Explain Codes LogoExplain Codes Logo

How to use JavaScript regex over multiple lines?

javascript
regex
performance
best-practices
Alex KataevbyAlex Kataev·Feb 22, 2025
TLDR

The /s flag or [\s\S] pattern in JavaScript regex facilitates matching across multiple lines.

/s flag:

const regex = /pattern/s; // '.' matches any characters including newlines

[\s\S] (any char):

const regex = /pattern[\s\S]*/; // A hack for '.' to include newlines

Multiline matching basics

To match characters across multiple lines, either use the s flag or the [\s\S] pattern if the former is unsupported in your environment.

// Matches "Multi\nline\nstring!" across lines const multilineRegex = /^Multi[\s\S]*string!$/;

Controlling greediness in regex patterns

To avoid matching too much text (greediness), rely on *? or +?. These non-greedy quantifiers aim for the least possible matching characters.

// Matches the smallest possible string within <pre> tags const nonGreedyRegex = /<pre>[\s\S]+?<\/pre>/;

Performance in multiline regex

Performance is a critical aspect when crafting regex patterns for multiline use. Non-greedy quantifiers *? or +? may result in less efficiency. Thus, benchmarking becomes crucial, especially for large text bodies.

// Simple benchmark example const start = performance.now(); const match = largeText.match(regexPattern); // Could be as fast as Flash or as slow as a turtle! const end = performance.now(); console.log(`Matching took ${end - start} milliseconds`);

Pitfalls and how to avoid them

Using . or (.|[\r\n]) can result in slower execution times. Therefore, it's preferable to use [\s\S] or the s flag for matching across multiple lines.

DOM methods over regex

Need to extract <pre> elements in the DOM? Use DOM methods or a library like jQuery for a more efficient and reliable approach rather than regex.
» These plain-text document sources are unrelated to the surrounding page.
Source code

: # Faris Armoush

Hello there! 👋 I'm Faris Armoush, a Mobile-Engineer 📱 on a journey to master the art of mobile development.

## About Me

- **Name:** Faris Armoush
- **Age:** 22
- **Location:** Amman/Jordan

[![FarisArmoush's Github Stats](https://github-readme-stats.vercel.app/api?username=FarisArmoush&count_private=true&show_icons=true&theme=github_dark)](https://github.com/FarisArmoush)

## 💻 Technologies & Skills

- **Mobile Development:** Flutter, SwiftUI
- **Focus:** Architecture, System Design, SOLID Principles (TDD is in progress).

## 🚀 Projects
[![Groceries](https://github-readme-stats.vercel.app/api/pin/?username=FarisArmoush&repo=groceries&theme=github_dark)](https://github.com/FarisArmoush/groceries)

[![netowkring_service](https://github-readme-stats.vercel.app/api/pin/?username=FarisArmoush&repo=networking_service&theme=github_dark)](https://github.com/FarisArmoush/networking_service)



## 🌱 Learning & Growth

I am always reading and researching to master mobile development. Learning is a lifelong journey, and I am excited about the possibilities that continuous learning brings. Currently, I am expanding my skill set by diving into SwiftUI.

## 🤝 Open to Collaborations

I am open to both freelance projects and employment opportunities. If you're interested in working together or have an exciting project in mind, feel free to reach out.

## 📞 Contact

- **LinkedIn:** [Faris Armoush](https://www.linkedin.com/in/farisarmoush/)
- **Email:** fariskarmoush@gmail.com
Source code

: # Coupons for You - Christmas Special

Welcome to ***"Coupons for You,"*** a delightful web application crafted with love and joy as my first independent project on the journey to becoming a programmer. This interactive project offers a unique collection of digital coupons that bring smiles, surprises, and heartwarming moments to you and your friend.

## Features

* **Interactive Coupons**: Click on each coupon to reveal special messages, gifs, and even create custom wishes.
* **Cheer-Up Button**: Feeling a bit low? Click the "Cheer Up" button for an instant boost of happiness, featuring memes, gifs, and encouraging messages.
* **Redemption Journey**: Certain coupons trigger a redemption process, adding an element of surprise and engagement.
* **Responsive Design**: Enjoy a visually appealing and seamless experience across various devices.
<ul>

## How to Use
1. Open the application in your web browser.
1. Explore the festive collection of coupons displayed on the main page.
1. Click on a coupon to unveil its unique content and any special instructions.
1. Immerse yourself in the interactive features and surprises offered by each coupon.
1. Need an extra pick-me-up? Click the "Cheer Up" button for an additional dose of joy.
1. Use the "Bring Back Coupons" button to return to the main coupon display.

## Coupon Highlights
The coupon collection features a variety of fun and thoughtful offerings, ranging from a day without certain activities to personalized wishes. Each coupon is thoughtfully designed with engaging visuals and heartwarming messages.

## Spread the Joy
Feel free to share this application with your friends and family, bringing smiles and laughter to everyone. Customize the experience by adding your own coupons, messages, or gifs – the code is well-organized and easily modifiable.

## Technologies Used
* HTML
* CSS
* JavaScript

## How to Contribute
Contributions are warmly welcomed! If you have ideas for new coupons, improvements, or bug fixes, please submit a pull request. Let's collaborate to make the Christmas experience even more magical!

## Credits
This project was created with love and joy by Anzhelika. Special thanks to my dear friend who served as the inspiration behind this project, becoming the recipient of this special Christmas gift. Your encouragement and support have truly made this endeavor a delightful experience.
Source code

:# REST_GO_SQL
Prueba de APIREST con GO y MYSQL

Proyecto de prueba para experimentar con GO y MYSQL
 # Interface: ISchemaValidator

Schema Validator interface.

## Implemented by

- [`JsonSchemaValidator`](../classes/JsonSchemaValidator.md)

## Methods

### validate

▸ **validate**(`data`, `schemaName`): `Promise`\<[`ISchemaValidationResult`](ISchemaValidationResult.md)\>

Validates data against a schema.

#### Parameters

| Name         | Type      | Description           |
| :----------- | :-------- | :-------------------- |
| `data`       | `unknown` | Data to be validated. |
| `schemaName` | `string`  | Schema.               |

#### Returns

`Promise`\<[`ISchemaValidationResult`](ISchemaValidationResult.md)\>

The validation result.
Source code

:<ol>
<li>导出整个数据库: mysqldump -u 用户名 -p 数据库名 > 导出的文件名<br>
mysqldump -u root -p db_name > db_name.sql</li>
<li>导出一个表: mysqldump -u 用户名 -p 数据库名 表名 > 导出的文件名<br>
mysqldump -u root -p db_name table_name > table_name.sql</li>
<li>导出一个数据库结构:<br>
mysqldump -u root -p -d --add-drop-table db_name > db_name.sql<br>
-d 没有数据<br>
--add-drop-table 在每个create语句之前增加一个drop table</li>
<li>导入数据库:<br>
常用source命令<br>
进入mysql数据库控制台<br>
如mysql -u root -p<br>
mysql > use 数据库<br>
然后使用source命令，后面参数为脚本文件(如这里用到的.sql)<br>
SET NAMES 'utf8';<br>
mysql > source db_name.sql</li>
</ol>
// Using standard DOM methods const preElements = document.getElementsByTagName("pre"); // Using jQuery for simpler syntax const preElements = $('pre');

Handling line endings in regex

Adding \r in your pattern will match all types of line endings (Unix: \n, Windows: \r\n, classic Mac: \r). It acts as a compatibility sledgehammer across platforms.

Evolution of multiline regex matching

The introduction of the s flag in ECMAScript 2018 changed how multiline matching works in JavaScript, making multiline matching as simple as pie.

Parsing HTML with regex

It's important to remember that parsing or manipulating HTML with regex is generally discouraged. Use DOM parsing methods for handling HTML's complex nested structures.

Wrapping up multiline matching

If you need to capture content in <pre> tags across multiple lines, an amalgamation of non-greedy quantifiers, s flag, and global search does the trick:

const preContentRegex = /<pre>.*?<\/pre>/gs; // Captures each <pre> content block

Backward compatibility and performance considerations

Even though methods like [^] are deprecated, they continue to be useful for scenarios requiring backward compatibility. And, (.|\n) should be used sparingly considering performance implications.

Alternatives to regex in JavaScript

Remember, regex is not the only solution when dealing with string patterns. JavaScript provides other handy tools for pattern matching, like .split(), .indexOf(), .includes(), as well as array methods like .filter(), .map(), .reduce().